■ **Document**:
────────────────────
Grep in Spark using Scala:
-------------------------------------

val input = "file:///home/orienit/work/input/demoinput"
val output = "file:///home/orienit/work/output/grepjob"

val fileRdd = sc.textFile(input, 1)
val filterRdd = fileRdd.filter(line => line.contains("am"))
filterRdd.saveAsTextFile(output)



WordCount in Spark using Python:
-------------------------------------
input = "file:///home/orienit/work/input/demoinput"
output = "file:///home/orienit/work/output/wordcount-py"

fileRdd = sc.textFile(input, 1)
words = fileRdd.flatMap(lambda line : line.split(" "))
counts = words.map(lambda word : (word, 1))
wordcount = counts.reduceByKey(lambda a,b : a + b)
wordcount.saveAsTextFile(output)


>>> input = "file:///home/orienit/work/input/demoinput"
>>> output = "file:///home/orienit/work/output/wordcount-py"
>>> fileRdd = sc.textFile(input, 1)
16/11/27 15:08:16 INFO MemoryStore: Block broadcast_0 stored as values in memory (estimated size 127.4 KB, free 127.4 KB)
16/11/27 15:08:17 INFO MemoryStore: Block broadcast_0_piece0 stored as bytes in memory (estimated size 13.9 KB, free 141.3 KB)
16/11/27 15:08:17 INFO BlockManagerInfo: Added broadcast_0_piece0 in memory on localhost:42322 (size: 13.9 KB, free: 3.4 GB)
16/11/27 15:08:17 INFO SparkContext: Created broadcast 0 from textFile at NativeMethodAccessorImpl.java:-2
>>> words = fileRdd.flatMap(lambda line : line.split(" "))
>>> counts = words.map(lambda word : (word, 1))
>>> wordcount = counts.reduceByKey(lambda a,b : a + b)
>>> wordcount.saveAsTextFile(output)


---------------------------------------------
Spark SQL:
---------------------
DataFrame <=> Table


orienit@kalyan:~$ cat /home/orienit/spark/input/student.json

{"name":"anil","id":1,"course":"spark","year":2016}
{"name":"anvith","id":5,"course":"hadoop","year":2015}
{"name":"dev","id":6,"course":"hadoop","year":2015}
{"name":"raj","id":3,"course":"spark","year":2016}
{"name":"sunil","id":4,"course":"hadoop","year":2015}
{"name":"venkat","id":2,"course":"spark","year":2016}


val df = sqlContext.read.json("file:///home/orienit/spark/input/student.json")
val df = sqlContext.read.parquet("file:///home/orienit/spark/input/student.parquet")


scala> val df = sqlContext.read.json("file:///home/orienit/spark/input/student.json")
df: org.apache.spark.sql.DataFrame = [course: string, id: bigint, name: string, year: bigint]

scala> df.show()
+------+---+------+----+
|course| id|  name|year|
+------+---+------+----+
| spark|  1|  anil|2016|
|hadoop|  5|anvith|2015|
|hadoop|  6|   dev|2015|
| spark|  3|   raj|2016|
|hadoop|  4| sunil|2015|
| spark|  2|venkat|2016|
+------+---+------+----+


scala> val df = sqlContext.read.parquet("file:///home/orienit/spark/input/student.parquet")
────────────────────
■ **Aim of the task**:
Answer these about the Spark tutorial:
1. In the grep example, what text must a line contain to be kept?
2. What output path does the Python word count write to?
3. Which course is the student named raj taking?
Answer from the Spark tutorial alone.

■ **Collected material**:
────────────────────
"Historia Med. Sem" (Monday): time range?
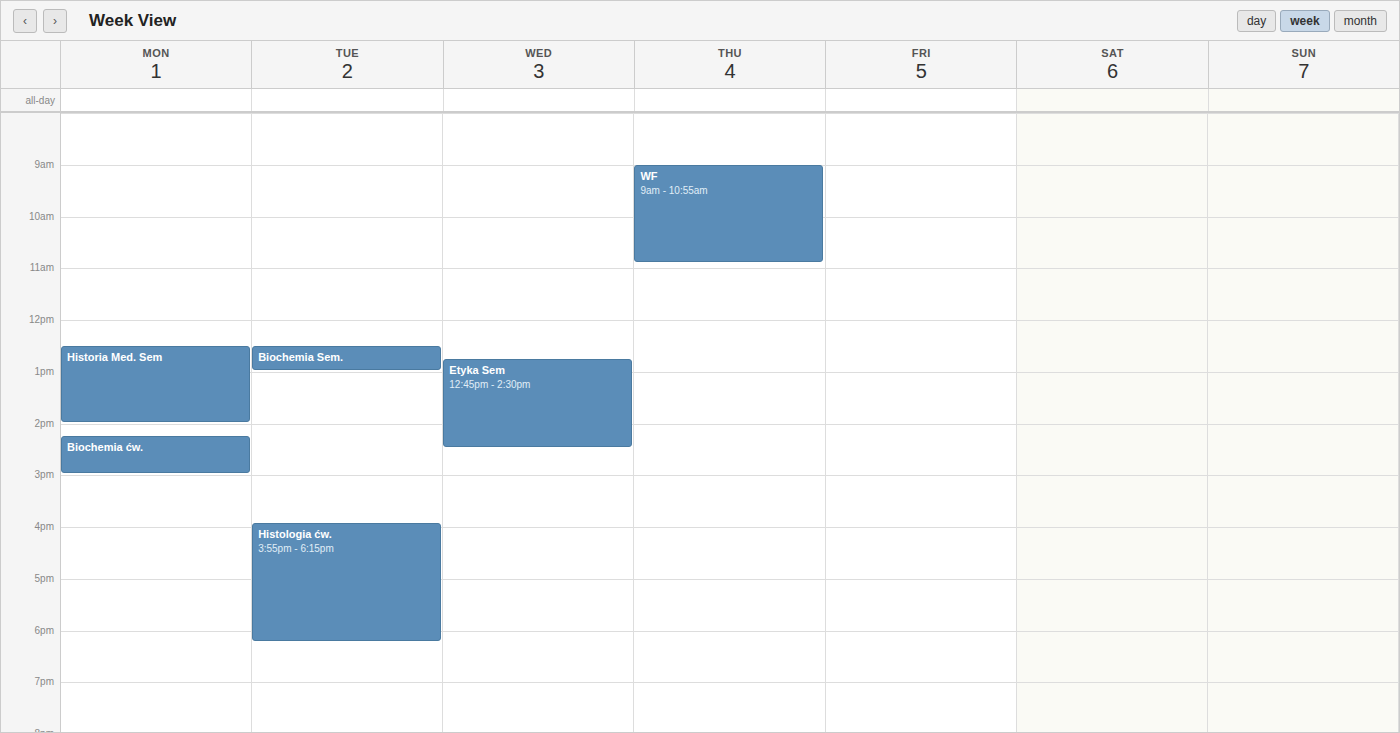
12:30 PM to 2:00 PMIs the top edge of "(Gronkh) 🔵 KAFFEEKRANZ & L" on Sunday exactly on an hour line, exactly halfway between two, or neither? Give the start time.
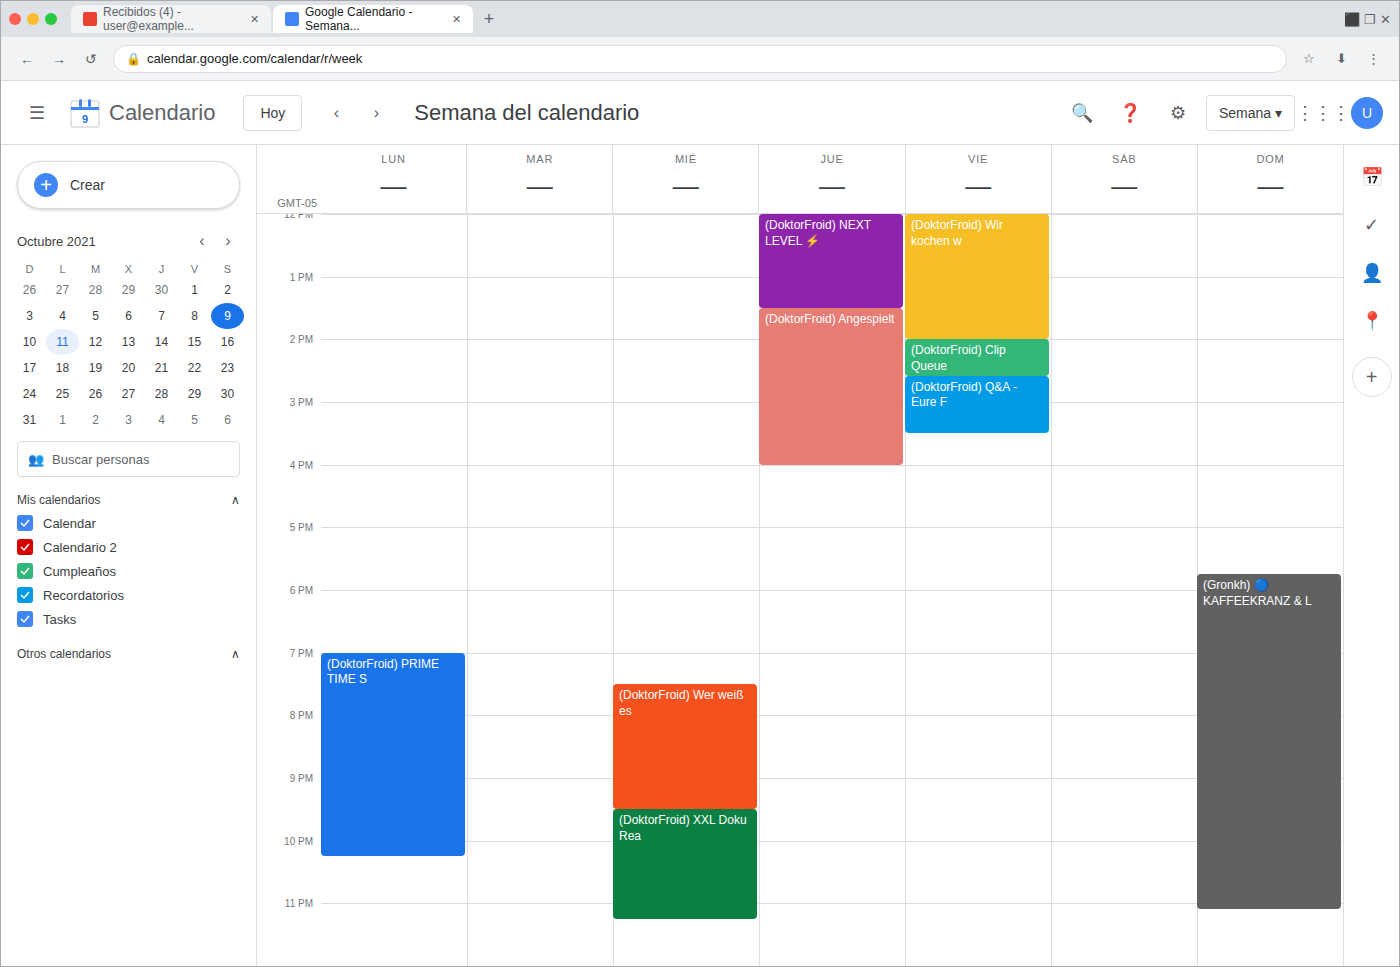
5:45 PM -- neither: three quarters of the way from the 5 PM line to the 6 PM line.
────────────────────
■ **Reply to the task**:
1. "am"
2. file:///home/orienit/work/output/wordcount-py
3. spark